_Problem description_: Beginning at the line that contains "Dan and Laura Muirhead Fund", write out each remaining line of the entries below exactly as it stands.

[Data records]
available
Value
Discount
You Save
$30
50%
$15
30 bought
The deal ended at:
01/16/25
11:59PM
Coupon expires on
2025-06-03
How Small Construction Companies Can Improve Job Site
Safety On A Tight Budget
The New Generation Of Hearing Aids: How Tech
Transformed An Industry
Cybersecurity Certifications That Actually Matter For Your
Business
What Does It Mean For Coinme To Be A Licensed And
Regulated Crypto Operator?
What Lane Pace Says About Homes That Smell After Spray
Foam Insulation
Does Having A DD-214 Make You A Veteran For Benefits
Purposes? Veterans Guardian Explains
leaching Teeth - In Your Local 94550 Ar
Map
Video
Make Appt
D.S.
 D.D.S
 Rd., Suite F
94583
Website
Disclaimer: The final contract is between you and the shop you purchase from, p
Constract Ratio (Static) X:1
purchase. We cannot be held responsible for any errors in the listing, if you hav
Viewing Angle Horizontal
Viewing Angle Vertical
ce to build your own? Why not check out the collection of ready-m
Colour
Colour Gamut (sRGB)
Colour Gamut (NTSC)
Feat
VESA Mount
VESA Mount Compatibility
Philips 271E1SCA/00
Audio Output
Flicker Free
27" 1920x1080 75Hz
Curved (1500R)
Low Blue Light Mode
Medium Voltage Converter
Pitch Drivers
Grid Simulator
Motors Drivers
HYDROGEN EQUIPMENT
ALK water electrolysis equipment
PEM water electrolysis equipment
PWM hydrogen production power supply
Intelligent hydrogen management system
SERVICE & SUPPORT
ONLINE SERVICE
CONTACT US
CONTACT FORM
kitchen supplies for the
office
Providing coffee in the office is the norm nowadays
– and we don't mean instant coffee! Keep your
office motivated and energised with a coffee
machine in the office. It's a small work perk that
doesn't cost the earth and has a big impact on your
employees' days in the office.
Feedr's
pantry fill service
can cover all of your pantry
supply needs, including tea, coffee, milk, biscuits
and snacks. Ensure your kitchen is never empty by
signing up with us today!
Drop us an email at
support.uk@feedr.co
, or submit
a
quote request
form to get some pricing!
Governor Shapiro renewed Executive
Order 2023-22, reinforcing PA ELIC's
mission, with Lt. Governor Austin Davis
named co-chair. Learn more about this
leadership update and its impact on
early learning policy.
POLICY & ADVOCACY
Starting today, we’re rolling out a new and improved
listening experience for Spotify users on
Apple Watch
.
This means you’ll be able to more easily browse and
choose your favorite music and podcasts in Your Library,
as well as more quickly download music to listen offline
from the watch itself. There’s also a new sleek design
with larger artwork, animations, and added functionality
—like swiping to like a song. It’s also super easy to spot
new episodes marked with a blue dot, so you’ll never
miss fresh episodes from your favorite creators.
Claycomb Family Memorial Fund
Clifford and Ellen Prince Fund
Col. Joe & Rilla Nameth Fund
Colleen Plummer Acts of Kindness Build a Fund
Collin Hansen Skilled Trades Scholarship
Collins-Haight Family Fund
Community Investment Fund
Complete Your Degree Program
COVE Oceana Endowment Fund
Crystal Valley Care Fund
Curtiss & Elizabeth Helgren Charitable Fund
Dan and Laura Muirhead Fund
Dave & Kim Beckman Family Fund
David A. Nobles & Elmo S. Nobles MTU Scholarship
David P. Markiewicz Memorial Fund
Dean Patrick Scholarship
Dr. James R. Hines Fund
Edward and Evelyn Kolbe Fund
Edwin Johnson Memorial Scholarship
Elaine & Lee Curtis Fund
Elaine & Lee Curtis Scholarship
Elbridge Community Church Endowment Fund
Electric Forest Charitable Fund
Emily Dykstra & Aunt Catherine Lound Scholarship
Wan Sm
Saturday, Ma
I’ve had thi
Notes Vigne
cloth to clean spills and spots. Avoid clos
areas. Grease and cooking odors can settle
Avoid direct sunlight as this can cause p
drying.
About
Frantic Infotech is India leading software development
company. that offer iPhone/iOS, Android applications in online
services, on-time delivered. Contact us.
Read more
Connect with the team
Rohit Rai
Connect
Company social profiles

_Solution_:
Dan and Laura Muirhead Fund
Dave & Kim Beckman Family Fund
David A. Nobles & Elmo S. Nobles MTU Scholarship
David P. Markiewicz Memorial Fund
Dean Patrick Scholarship
Dr. James R. Hines Fund
Edward and Evelyn Kolbe Fund
Edwin Johnson Memorial Scholarship
Elaine & Lee Curtis Fund
Elaine & Lee Curtis Scholarship
Elbridge Community Church Endowment Fund
Electric Forest Charitable Fund
Emily Dykstra & Aunt Catherine Lound Scholarship
Wan Sm
Saturday, Ma
I’ve had thi
Notes Vigne
cloth to clean spills and spots. Avoid clos
areas. Grease and cooking odors can settle
Avoid direct sunlight as this can cause p
drying.
About
Frantic Infotech is India leading software development
company. that offer iPhone/iOS, Android applications in online
services, on-time delivered. Contact us.
Read more
Connect with the team
Rohit Rai
Connect
Company social profiles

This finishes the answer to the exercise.